Friday, January 25, 2013

Thing #1

The easiest one for me is  7 1/2 "Play", I love to play video games, watch T.V.  and have what I like to call "me time"(which mostly involves me skipping off to my own little world where I can image what ever I want...I like to daydream...Don' you?" For as long as I can remember I have been more interested in play time then doing schoolwork and even housework. But my play time is actually what first sparked my thoughts at wanting to be a teacher. Growing up there were five years between my older sister and  5 and 6 years between the younger two. My older sister didn't want anything to do with me once she hit her teen years and the younger ones were always off playing with their friends and well I didn't want to play with them either, so I played by myself mostly. I had some old literature and math books that I got from a library sale for a couple cents and had a mirror and a white board marker. I would teach and read to an invisible class full of eager eyed young students, I would grade their papers and have parent conferences. I continued with this from 8 years old onto about 12. But the spark to teach had taken root in my heart and even though at this point I was a pretty horrible student, I knew that I wanted to be a teacher. And as I grew up a little more and got into high school the spark became a growing flame and actually brought me to this point. Besides all work and no play makes for a very horrible day!

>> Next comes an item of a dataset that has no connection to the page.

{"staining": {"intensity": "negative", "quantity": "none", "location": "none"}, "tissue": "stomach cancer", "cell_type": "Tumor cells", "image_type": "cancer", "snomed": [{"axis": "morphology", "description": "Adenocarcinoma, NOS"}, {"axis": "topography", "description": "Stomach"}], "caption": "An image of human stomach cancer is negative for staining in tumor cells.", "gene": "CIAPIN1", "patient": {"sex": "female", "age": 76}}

The hardest would have to be #3 "View problems as challenges." Often when something arises that looks like its going to set me back I get frustrated. I see it as another thing that has gone wrong, as if there is some higher power telling me that I am on the wrong path, that the dream of being a teacher that I have had for the last 17 years is not what I should be doing. As much as I try not to let things get me down when they come up it makes me feel like I have chosen wrong. I sometimes think "Why have I chosen this path? How am I going to help someone learn and get the education they need? What happens if I mess up?" Its not so easy for me to look at something and go "Alright a little speed bump, no big deal, just got to get it done and then I will be on better ground." But then again I usually make mountains out of mole hills...its something I'm still working on.